Only the text of the records below belongs in the answer, copied exactly, with pictures omitted.

[Data for analysis Boundary: Start]

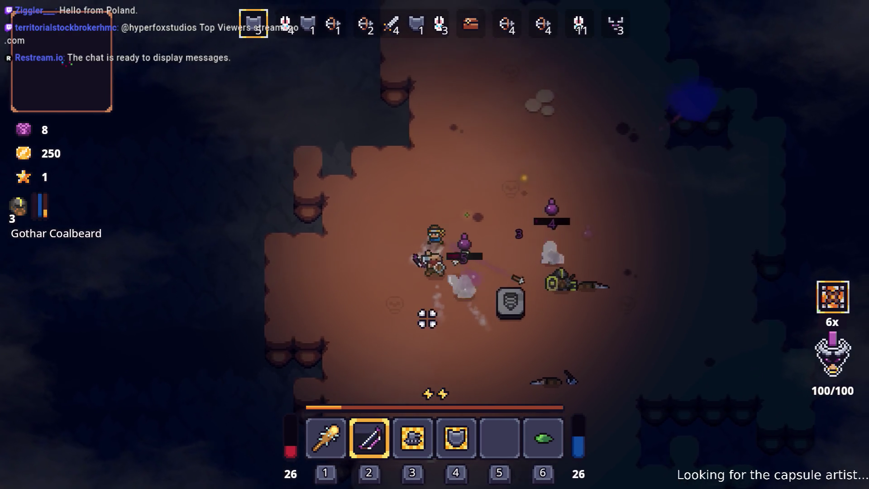
key(d)
click(376, 353)
key(d)
click(340, 333)
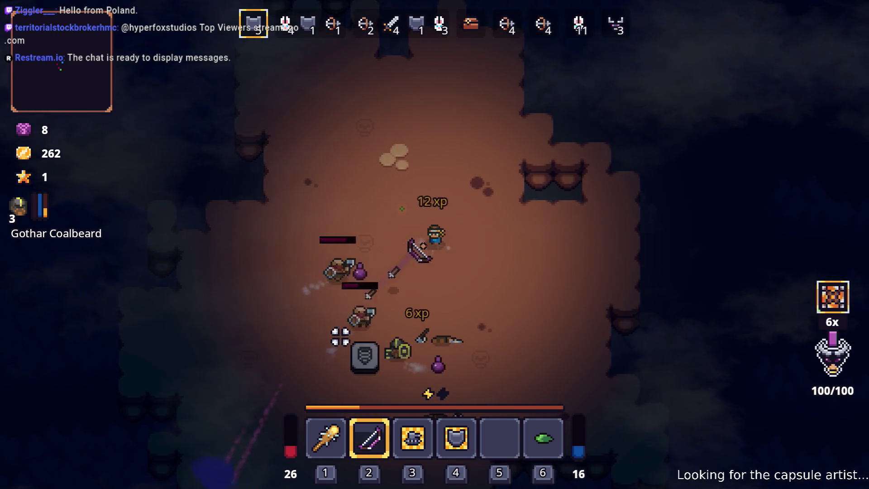
click(323, 273)
Dash out of danger and keep shooting arrows at the wave 2 enemies
key(d)
key(s)
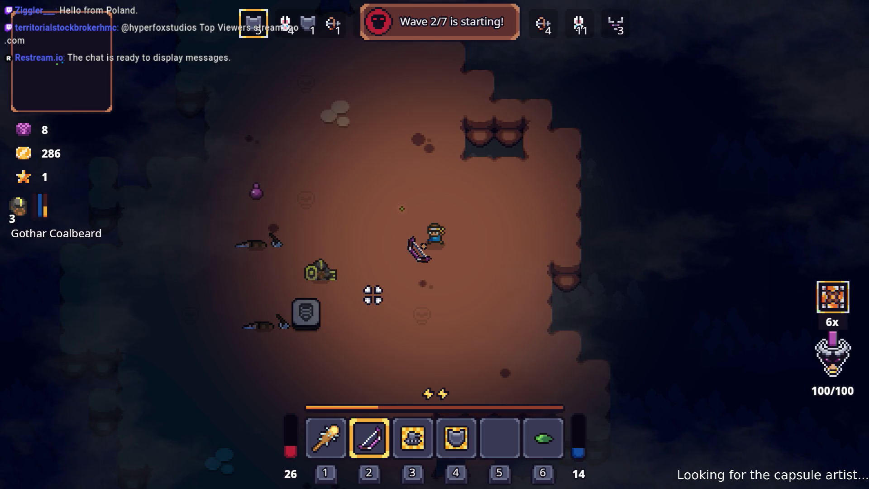
key(a)
key(s)
key(space)
click(372, 202)
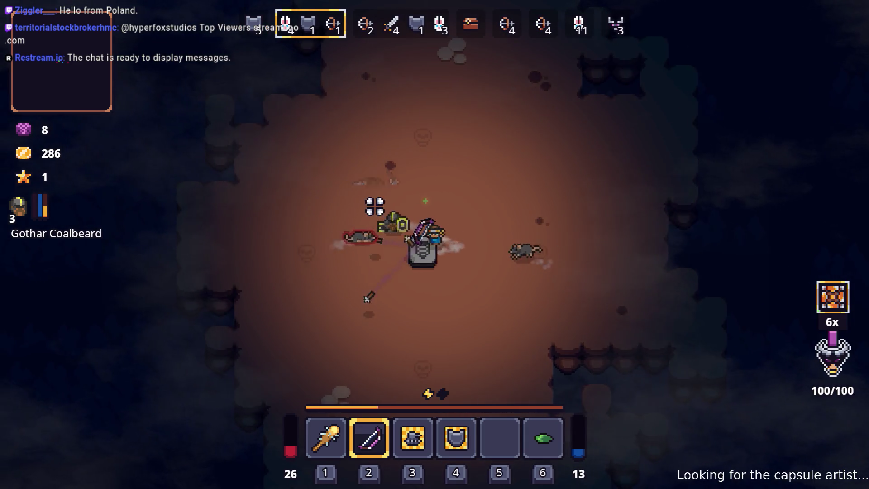
key(s)
click(569, 202)
key(d)
click(368, 295)
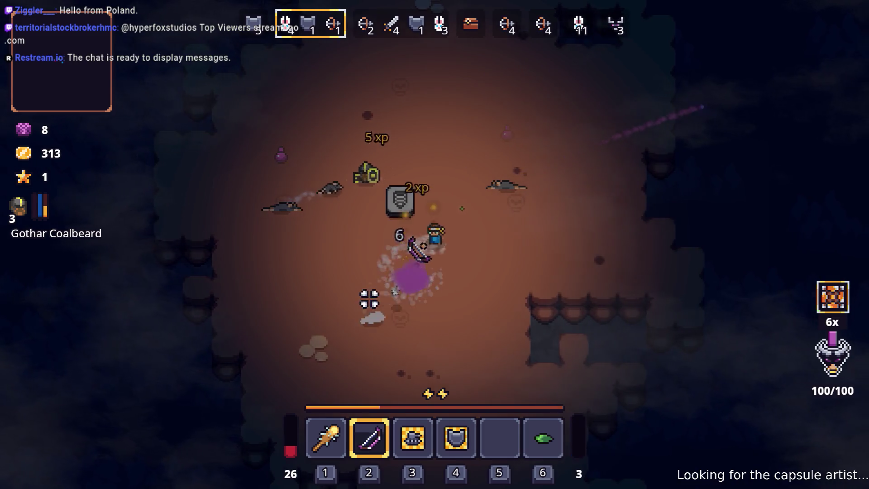
Maneuver around the arena to finish off wave 2
key(w)
key(a)
key(a)
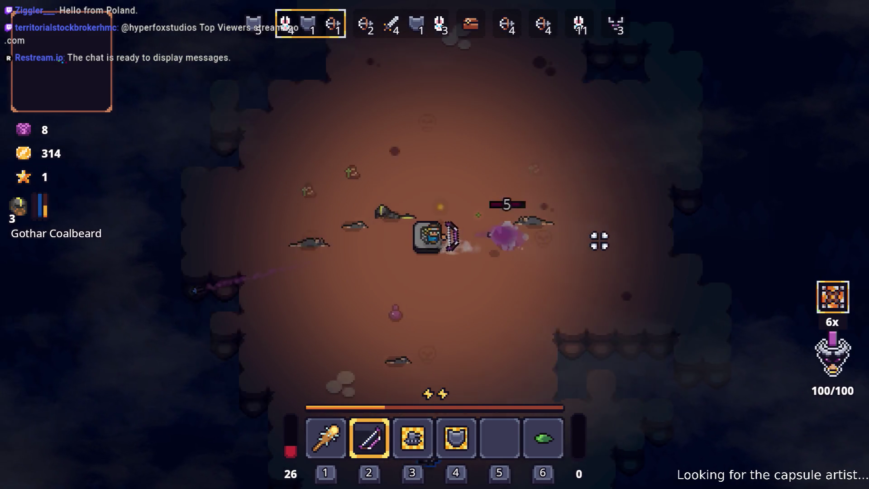
key(s)
key(s)
key(d)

[Data for analysis Boundary: End]

* Solution to this exercise
key(d)
click(376, 353)
key(d)
click(340, 333)
click(323, 273)
Dash out of danger and keep shooting arrows at the wave 2 enemies
key(d)
key(s)
key(a)
key(s)
key(space)
click(372, 202)
key(s)
click(569, 202)
key(d)
click(368, 295)
Maneuver around the arena to finish off wave 2
key(w)
key(a)
key(a)
key(s)
key(s)
key(d)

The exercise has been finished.